Hauk verfasste ihre Dissertation an der Eberhard Karls Universität Tübingen, Prof. Dr. Lutz Heide betreute die Arbeit. Im Zuge dessen veröffentlichte sie Publikationen zur Prävalenz von minderwertigen und gefälschten Arzneimitteln gegen bakterielle Infektionen und nicht-übertragbare Erkrankungen in Togo, der Demokratischen Republik Kongo und Kamerun. Für weitere Studien erarbeitete sie Standards, mit denen sich die Forschung besser vergleichen lässt.
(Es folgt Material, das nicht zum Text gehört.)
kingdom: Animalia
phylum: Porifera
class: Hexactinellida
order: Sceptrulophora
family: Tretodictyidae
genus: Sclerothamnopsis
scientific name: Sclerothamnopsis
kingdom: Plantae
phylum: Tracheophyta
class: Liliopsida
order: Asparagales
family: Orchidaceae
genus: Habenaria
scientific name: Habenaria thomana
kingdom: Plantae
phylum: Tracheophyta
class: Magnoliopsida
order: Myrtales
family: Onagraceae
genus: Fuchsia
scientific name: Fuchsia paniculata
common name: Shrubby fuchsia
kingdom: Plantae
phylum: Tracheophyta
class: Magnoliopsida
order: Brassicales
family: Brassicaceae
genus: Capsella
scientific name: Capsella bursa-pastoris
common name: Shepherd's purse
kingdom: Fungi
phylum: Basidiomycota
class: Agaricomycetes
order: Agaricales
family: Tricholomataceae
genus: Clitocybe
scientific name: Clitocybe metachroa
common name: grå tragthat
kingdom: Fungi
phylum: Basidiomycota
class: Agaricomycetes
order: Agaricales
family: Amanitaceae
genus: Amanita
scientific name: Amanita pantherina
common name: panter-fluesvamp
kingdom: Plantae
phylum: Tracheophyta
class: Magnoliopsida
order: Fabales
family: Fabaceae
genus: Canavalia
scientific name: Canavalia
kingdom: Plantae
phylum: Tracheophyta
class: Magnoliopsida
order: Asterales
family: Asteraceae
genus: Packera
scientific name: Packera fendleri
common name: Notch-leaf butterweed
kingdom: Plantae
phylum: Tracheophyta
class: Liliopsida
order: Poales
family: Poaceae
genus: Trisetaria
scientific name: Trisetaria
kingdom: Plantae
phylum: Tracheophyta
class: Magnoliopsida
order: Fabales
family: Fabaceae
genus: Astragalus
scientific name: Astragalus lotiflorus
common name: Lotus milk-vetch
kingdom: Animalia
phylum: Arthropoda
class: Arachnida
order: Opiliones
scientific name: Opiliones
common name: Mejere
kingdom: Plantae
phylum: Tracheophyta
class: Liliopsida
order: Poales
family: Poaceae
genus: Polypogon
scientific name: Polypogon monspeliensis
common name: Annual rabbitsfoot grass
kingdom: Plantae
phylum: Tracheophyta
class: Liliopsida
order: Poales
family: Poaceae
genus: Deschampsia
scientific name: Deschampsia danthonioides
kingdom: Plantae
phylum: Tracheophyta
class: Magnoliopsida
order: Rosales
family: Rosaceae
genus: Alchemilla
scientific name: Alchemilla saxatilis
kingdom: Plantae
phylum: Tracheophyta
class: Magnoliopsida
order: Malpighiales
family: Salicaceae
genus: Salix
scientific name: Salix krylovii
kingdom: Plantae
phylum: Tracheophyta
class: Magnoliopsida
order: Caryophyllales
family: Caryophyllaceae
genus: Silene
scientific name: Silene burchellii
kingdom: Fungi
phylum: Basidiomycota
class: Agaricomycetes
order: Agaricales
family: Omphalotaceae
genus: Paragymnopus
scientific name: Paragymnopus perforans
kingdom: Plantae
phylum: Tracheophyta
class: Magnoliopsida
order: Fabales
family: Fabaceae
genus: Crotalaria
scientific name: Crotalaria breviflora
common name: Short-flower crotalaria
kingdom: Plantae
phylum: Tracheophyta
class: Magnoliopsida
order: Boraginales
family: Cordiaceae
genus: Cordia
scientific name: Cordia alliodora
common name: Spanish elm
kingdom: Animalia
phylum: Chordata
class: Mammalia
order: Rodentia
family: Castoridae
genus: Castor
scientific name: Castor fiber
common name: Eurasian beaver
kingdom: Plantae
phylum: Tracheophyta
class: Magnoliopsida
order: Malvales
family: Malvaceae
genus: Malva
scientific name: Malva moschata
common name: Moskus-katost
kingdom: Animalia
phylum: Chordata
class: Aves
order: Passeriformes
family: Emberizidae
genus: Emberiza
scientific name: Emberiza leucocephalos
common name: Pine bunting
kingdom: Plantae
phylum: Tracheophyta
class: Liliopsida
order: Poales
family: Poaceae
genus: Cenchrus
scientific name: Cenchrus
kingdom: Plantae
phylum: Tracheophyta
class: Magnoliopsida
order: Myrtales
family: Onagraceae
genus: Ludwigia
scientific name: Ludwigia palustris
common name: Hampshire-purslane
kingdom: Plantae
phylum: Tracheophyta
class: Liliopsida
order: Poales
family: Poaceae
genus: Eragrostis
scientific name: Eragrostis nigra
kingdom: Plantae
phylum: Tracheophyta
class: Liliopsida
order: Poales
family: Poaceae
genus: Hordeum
Während der SARS-CoV-2-Pandemie konnte die Tübinger Arbeitsgruppe von Lutz Heide gefälschte Chloroquin-Präparate in zentralafrikanischen Ländern nachweisen. Ein wichtigstes Instrument für die Untersuchung vor Ort ist dabei das Minilab des Global Pharma Health Funds, eine portable Ausrüstung, mit der sich Arzneimittel mittels Dünnschichtchromatografie (DC) untersuchen lassen.
In Cathrin Hauks jüngstem Projekt entwickelte sie zusammen mit einem Informatiker die App „TLCyzer“. Mit dieser können Forscher vor Ort mit dem Smartphone standardisierte Fotos der DC-Analysen anfertigen. Das Programm liefert dann eine Schätzung zu der in der Probe enthaltenen Wirkstoffmenge.
Hauk plant weitere Forschungen in Oxford
Was das Schönste an der Forschung war? „Der Austausch mit anderen Forschenden, sei es in Ruanda oder in Japan“, sagt Hauk. Auch nach Abschluss der Dissertation in Tübingen forscht Hauk weiter zu gefälschten oder minderwertigen Arzneimitteln.
Seit April geht sie der Problematik in der Arbeitsgruppe von Prof. Paul Newton an der Universität Oxford auf die Spur. „Auf der Welt gibt es nicht viele Arbeitsgruppen, die sich mit gefälschten und minderwertigen Arzneimitteln beschäftigen“, sagt Hauk. Das Team von Paul Newton engagieren sich wie die Kollegen in Tübingen schon seit vielen Jahren auf dem Gebiet.
In Oxford versucht die Preisträgerin Hauk, den Handelsrouten der Fälscher auf die Schliche zu kommen. Dafür analysieren sie und ihr Team die Isotopenzusammensetzung von Hilfsstoffen, die sie in gefälschten Arzneimitteln finden. Auch will sie erforschen, welchen Einfluss gefälschte und minderwertige Antibiotika auf die Entwicklung von Resistenzen haben. Ist das schon Detektivarbeit? „Ja, das ist Detektivarbeit“, resümiert Hauk.